#### GIVEN PASSAGE
Movement Spectrum

I am a physiology, neuro, movement geek. I am a student of Physical Culture.

There are things (within physical culture) that I am good at, there are things that I am working on to get better at them, and there are things I either haven’t tried yet, or things I don’t care about enough to try.

After an off-line discussion with a friend about movement, I had a thought that I would try and write down some quick thoughts on “all things” movement.

First off, understand that this is far more a note to jot some ideas down than a Magna Carta. As I learn, re-learn, grow, un-learn and discard practices, tools, techniques, etc. I amend my thinking.

Secondly, understand that I am no movement “guru.” I have trained with a few over the years, and want nothing to do with any of that kind of thing.

So, onward into the breech…

Simplistically, there are three categories of movement: there is movement that you do alone (keep it PG-13!), movement done with a partner (PG-13 damn it!) and group movement (sigh…).

There are several types of approaches to movement: play, studious, progressive, segmented, flowing, and professional (as in, you get paid for it). All of these approaches can (and do) overlap. There are most probably other approaches I don’t know or haven’t really thought about. Remember, this is a note, a jot, not a manifesto.

There are a number of fields of movement study: martial, dance, gymnastics, group sportive, acrobatic, climbing, arboreal, locomotive, individual sportive, performance art, and about a humpty-gazillion more.

Environment plays a huge part in the types, ranges and “rules” of the play. The things you might do in a forest are going to be different than what you might do on a beach, in the water, on a cliff face, or in an urban setting. Though, as in most things, there will be cross-over.

A person can either be more of a generalist – in terms of study and acquisition, or a specialist. This line – from generalist on one end to specialist on the other is not two single points on a graph. It is a spectrum. Though to be fair, IMO, most people fall more on the specialist end than the generalist side.

As a student of movement, a person has to understand that most movement disciplines can take months, years, decades, or a lifetime of study to master. Also, that any specialization carries with it the chance of over-specialization, movement compensation and limitation.

A student of movement should also know that generalization, is, to a HUGE degree, a myth.

There is NO WAY possible to be a TRUE generalist, because the fields of “play” are simply too vast. A person might “master” a small handful of “tricks” from a few of the fields, but never the field itself – as that would make him a specialist. You want to master hand balancing? There are something like 30-50 different hand balances in yoga alone (maybe more). Now add in the hand balancing work of gymnastics. There will be a little crossover in places, but a lot of distinct movement. Now add in acrobatics. B-boy, or interpretive dance, etc. Get the picture?

#### GOALS
(1) Retype the part of the movement essay starting at "I am a physiology, neuro, movement" and ending at "kind of thing.".
(2) Decide whether each statement agrees with the movement essay, answering yes or no and quoting the deciding words: (a) The author holds that most people fall closer to the specialist end than the generalist end. (b) The author describes himself as a movement guru. (c) The author divides movement into four basic categories.
(3) Carry on the movement essay after its last sentence, "Get the picture?"
The rows that come next are separate material, unrelated to the movement essay.

Spatial question rows

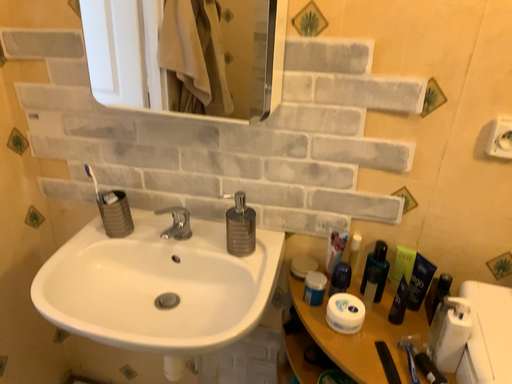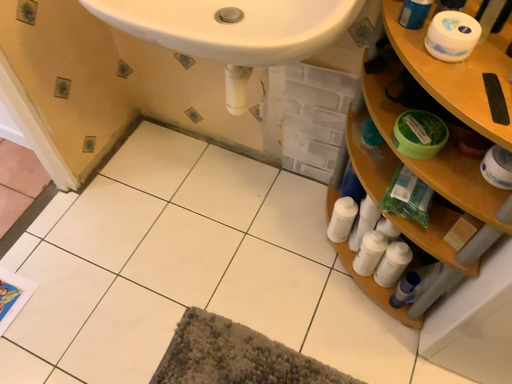
Question: Which way did the camera rotate in the video?

Choices:
 (A) rotated left
 (B) rotated right

Answer: (A)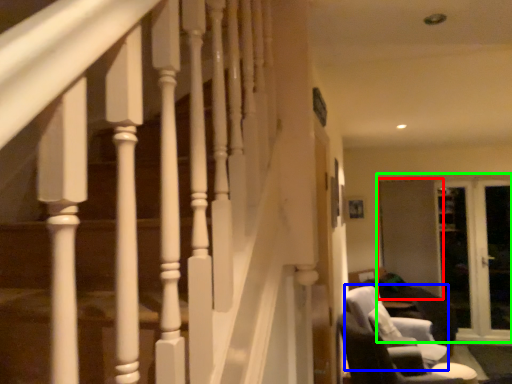
Question: Which is nearer to the screen door (highlighted by a red box)? swivel chair (highlighted by a blue box) or screen door (highlighted by a green box).

Choices:
 (A) swivel chair
 (B) screen door

Answer: (B)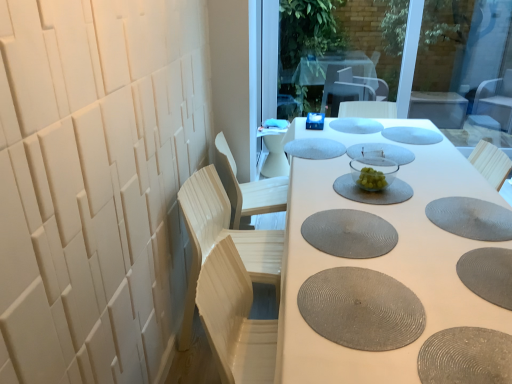
Identify the location of vacant area that lies between gray textured placemat at lower right, placed as the third manhole cover when sorted from front to back, and clear glass bowl at center, which is the fourth manhole cover in back-to-front order. (434, 201).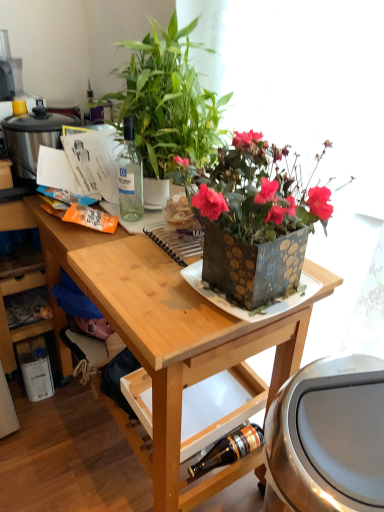
Question: Is transparent glass bottle at upper left, the 2th bottle from the right, wider or thinner than brushed metal trash can at lower right, the first appliance when ordered from right to left?

Choices:
 (A) thin
 (B) wide

Answer: (A)

Question: Considering the positions of point (135, 176) and point (301, 499), is point (135, 176) closer or farther from the camera than point (301, 499)?

Choices:
 (A) closer
 (B) farther

Answer: (B)

Question: Based on their relative distances, which object is nearer to the metallic square plate at center?

Choices:
 (A) green glossy plant at upper center
 (B) wooden desk at center
 (C) brown glass bottle at lower center, marked as the second bottle in a left-to-right arrangement
 (D) stainless steel rice cooker at left, which is the second appliance in front-to-back order
 (E) brushed metal trash can at lower right, placed as the second appliance when sorted from left to right

Answer: (B)

Question: Estimate the real-world distances between objects in this image. Which object is closer to the brushed metal trash can at lower right, which is the 1th appliance from bottom to top?

Choices:
 (A) brown glass bottle at lower center, marked as the second bottle in a left-to-right arrangement
 (B) wooden desk at center
 (C) stainless steel rice cooker at left, marked as the second appliance in a right-to-left arrangement
 (D) transparent glass bottle at upper left, the 2th bottle from the bottom
 (E) green glossy plant at upper center

Answer: (B)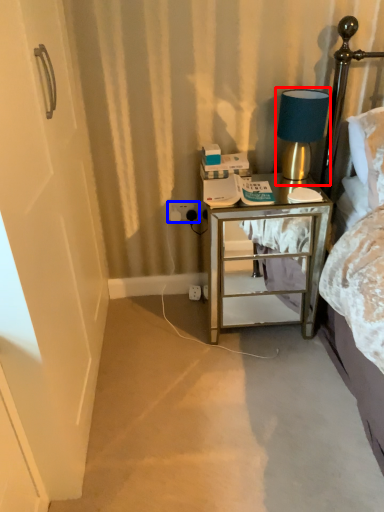
Question: Which of the following is the farthest to the observer, table lamp (highlighted by a red box) or electric outlet (highlighted by a blue box)?

Choices:
 (A) table lamp
 (B) electric outlet

Answer: (B)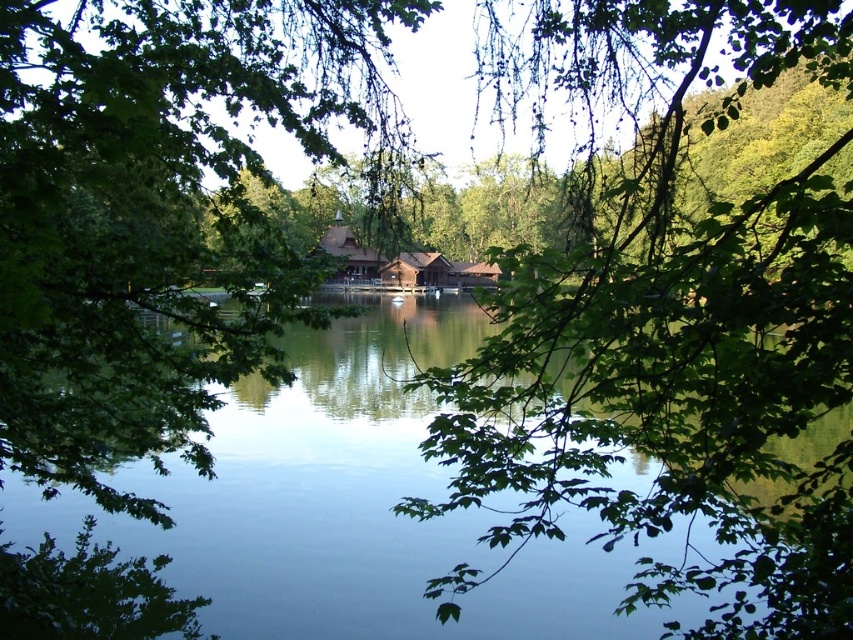
Which is more to the right, green leafy branch at center or transparent water at center?

From the viewer's perspective, green leafy branch at center appears more on the right side.

Is green leafy branch at center positioned in front of transparent water at center?

That is True.

The height and width of the screenshot is (640, 853). Describe the element at coordinates (680, 348) in the screenshot. I see `green leafy branch at center` at that location.

Locate an element on the screen. This screenshot has width=853, height=640. green leafy branch at center is located at coordinates [680, 348].

Does green leafy branch at center have a lesser width compared to green leafy tree at center?

Yes, green leafy branch at center is thinner than green leafy tree at center.

Locate an element on the screen. green leafy branch at center is located at coordinates (680, 348).

You are a GUI agent. You are given a task and a screenshot of the screen. Output one action in this format:
    pyautogui.click(x=<x>, y=<y>)
    Task: Click on the green leafy branch at center
    This screenshot has height=640, width=853.
    Given the screenshot: What is the action you would take?
    pyautogui.click(x=680, y=348)

Does transparent water at center appear under brown wooden cabin at center?

Yes.

Does point (293, 593) lie behind point (456, 280)?

No.

Between point (550, 628) and point (338, 244), which one is positioned behind?

The point (338, 244) is behind.

Identify the location of transparent water at center. (354, 506).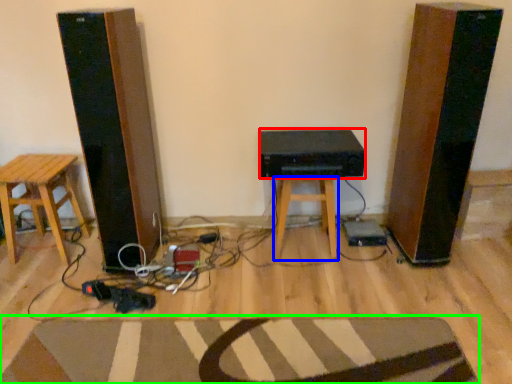
Question: Which object is the closest to the speaker (highlighted by a red box)? Choose among these: stool (highlighted by a blue box) or doormat (highlighted by a green box).

Choices:
 (A) stool
 (B) doormat

Answer: (A)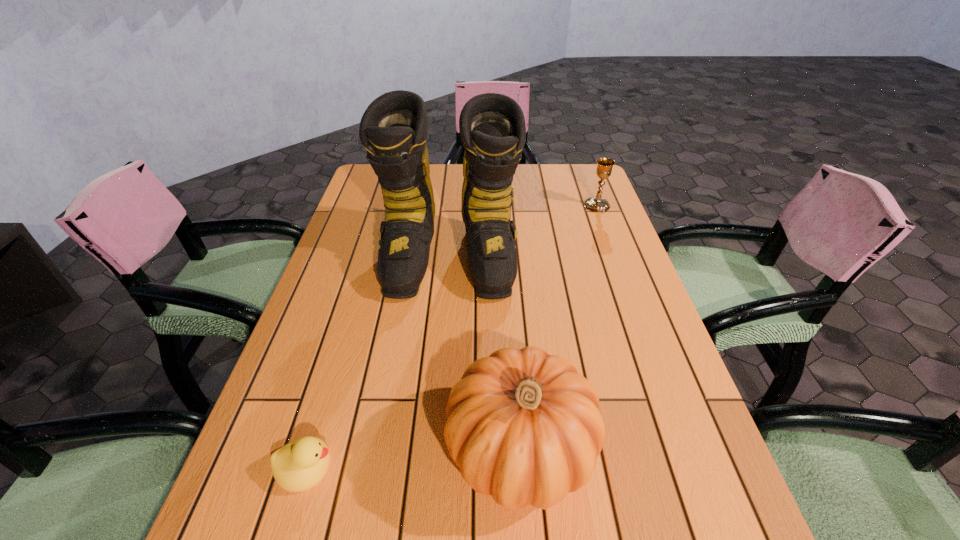
Identify the location of object present at the far edge. (604, 165).

What are the coordinates of `ski boots that is positioned at the left edge` in the screenshot? It's located at (393, 129).

I want to click on duckling present at the left edge, so 298,466.

The width and height of the screenshot is (960, 540). I want to click on object at the right edge, so click(x=604, y=165).

This screenshot has width=960, height=540. Find the location of `object situated at the far right corner`. object situated at the far right corner is located at coordinates (604, 165).

Where is `vacant area at the far edge`? The height and width of the screenshot is (540, 960). vacant area at the far edge is located at coordinates (551, 185).

In the image, there is a desktop. Where is `free space at the left edge`? The image size is (960, 540). free space at the left edge is located at coordinates 250,493.

In the image, there is a desktop. Identify the location of vacant space at the right edge. This screenshot has width=960, height=540. (609, 385).

The height and width of the screenshot is (540, 960). What are the coordinates of `vacant space at the far right corner` in the screenshot? It's located at (579, 166).

Find the location of a particular element. The height and width of the screenshot is (540, 960). vacant point located between the duckling and the farthest object is located at coordinates pos(451,336).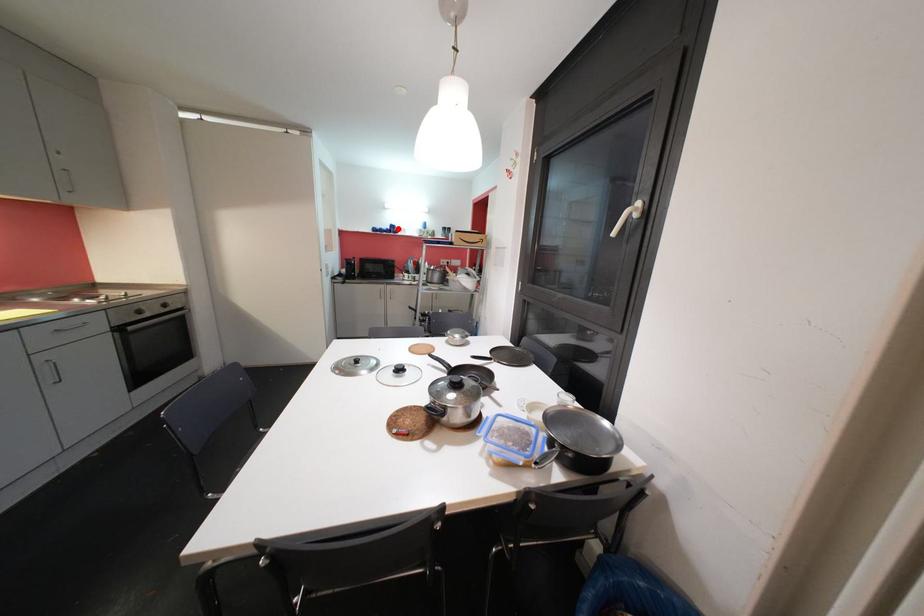
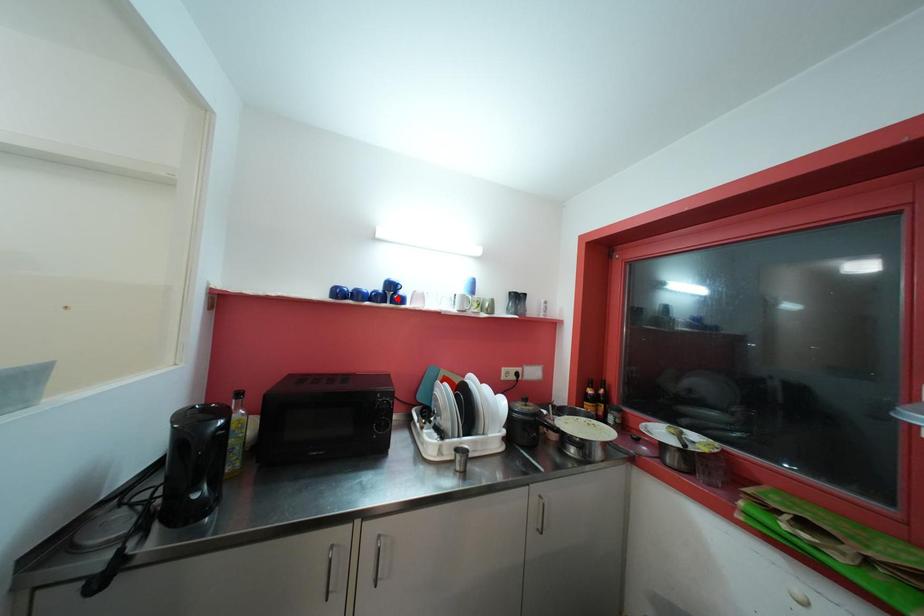
I am providing you with two images of the same scene from different viewpoints. A red point is marked on the first image and another point is marked on the second image. Are the points marked in image1 and image2 representing the same 3D position?

No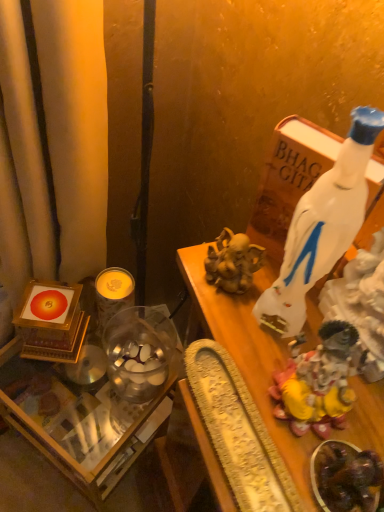
Question: Considering the relative sizes of shiny dark chocolate at lower right and shiny gold statue at right in the image provided, is shiny dark chocolate at lower right bigger than shiny gold statue at right?

Choices:
 (A) yes
 (B) no

Answer: (B)

Question: Does shiny dark chocolate at lower right come in front of shiny gold statue at right?

Choices:
 (A) no
 (B) yes

Answer: (B)

Question: Are shiny dark chocolate at lower right and shiny gold statue at right far apart?

Choices:
 (A) yes
 (B) no

Answer: (B)

Question: Can you confirm if shiny dark chocolate at lower right is taller than shiny gold statue at right?

Choices:
 (A) no
 (B) yes

Answer: (A)

Question: From the image's perspective, is shiny dark chocolate at lower right below shiny gold statue at right?

Choices:
 (A) yes
 (B) no

Answer: (A)

Question: In terms of height, does translucent glass table at lower left look taller or shorter compared to yellow wax candle at center left?

Choices:
 (A) tall
 (B) short

Answer: (A)

Question: Based on their sizes in the image, would you say translucent glass table at lower left is bigger or smaller than yellow wax candle at center left?

Choices:
 (A) small
 (B) big

Answer: (B)

Question: From the image's perspective, is translucent glass table at lower left positioned above or below yellow wax candle at center left?

Choices:
 (A) below
 (B) above

Answer: (A)

Question: Is translucent glass table at lower left in front of or behind yellow wax candle at center left in the image?

Choices:
 (A) front
 (B) behind

Answer: (A)

Question: In the image, is shiny gold statue at right positioned in front of or behind gold textured tray at center?

Choices:
 (A) front
 (B) behind

Answer: (B)

Question: Is shiny gold statue at right taller or shorter than gold textured tray at center?

Choices:
 (A) tall
 (B) short

Answer: (B)

Question: From the image's perspective, relative to gold textured tray at center, is shiny gold statue at right above or below?

Choices:
 (A) below
 (B) above

Answer: (B)

Question: From a real-world perspective, relative to gold textured tray at center, is shiny gold statue at right vertically above or below?

Choices:
 (A) below
 (B) above

Answer: (B)

Question: In terms of width, does yellow wax candle at center left look wider or thinner when compared to translucent glass table at lower left?

Choices:
 (A) thin
 (B) wide

Answer: (A)

Question: Is yellow wax candle at center left in front of or behind translucent glass table at lower left in the image?

Choices:
 (A) front
 (B) behind

Answer: (B)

#### ANSWERS IN ORDER
(1)
I am a physiology, neuro, movement geek. I am a student of Physical Culture.

There are things (within physical culture) that I am good at, there are things that I am working on to get better at them, and there are things I either haven’t tried yet, or things I don’t care about enough to try.

After an off-line discussion with a friend about movement, I had a thought that I would try and write down some quick thoughts on “all things” movement.

First off, understand that this is far more a note to jot some ideas down than a Magna Carta. As I learn, re-learn, grow, un-learn and discard practices, tools, techniques, etc. I amend my thinking.

Secondly, understand that I am no movement “guru.” I have trained with a few over the years, and want nothing to do with any of that kind of thing.

(2)
(a) Yes: "most people fall more on the specialist end than the generalist side."
(b) No: "I am no movement “guru.”"
(c) No: "there are three categories of movement"

(3)
Love grounded flow-locomotion? Unending possibilities. Now add in high-level rugby play. How much time for practice would you need to do both? And do them well?

From “generalist” to specialist is a spectrum with many stops and levels. Movement play is a matrix of possibility, interest, and commitment.

Personally, I love martial art, especially those of Judo, submission grappling, boxing and Muay Thai. I love flowing ground based locomotion, tumbling and yoga. I enjoy Olympic lifting, strength training, kettlebell play, basic gymnastics (ring and floor), basic Parkour. Though, while I enjoy and play them, I won’t claim any particular expertise with them.

In my youth I was a decent amateur fighter. I played baseball, volleyball, tennis, and some track events. But just because I did them in my past doesn’t mean that I am a volleyball player, a hurdler, or a javelin thrower now. And while I sprint, and am pretty fast – at 51 – I am nowhere near what I was at 16, 18, or 25. Same goes for fighting. I train, but no longer compete. I keep my skills as high as I can, but am coaching more now than banging away in a ring or cage.

I play with arm balances, and handstands, but, compared to a lot of the “big name movement gurus” I freely admit to being barely passible at them. And, realistically, and without ego, I most probably move better than 95% of the people in the world. The top 5% move like butter over a hot skillet.

And that’s okay. It is time and process. I am as good as the time I spend playing the movements. This should be obvious, but I’ll state it: the more time I spend, the better I am at those things. The inverse is also true. This will be true for you as well.

Which brings me to interest. I personally have an interest in combat sports, but no real interest in “traditional” martial arts – though I’ve played more than a few of them in my past. Upon occasion, I “dance,” but don’t have much interest in learning the nuance of jazz, modern, tap, ballet, or B-boy.

As I said before, I love ground-based, flow locomotion, but with a family, full time job, teaching schedule, etc. I only have limited access to teachers of say, Capoeria, Parkour, or Ginastica Natural. So, access also limits interest and thus the possibility of acquisition and mastery.

Interest – or lack of it – then plays a part in whether I am more of a generalist, or more of a specialist. As it will for you.

It’s relatively easy to be a specialist. In sport, look at powerlifting, olympic lifting, marathon or ultra running. In life, look at an office worker, lawyer, banker, or baker. And while a person can be more of a generalist, and there are examples from life, movement methods and sports with large palettes, no one can be a true generalist, no matter what is claimed.

Where are you on the spectrum?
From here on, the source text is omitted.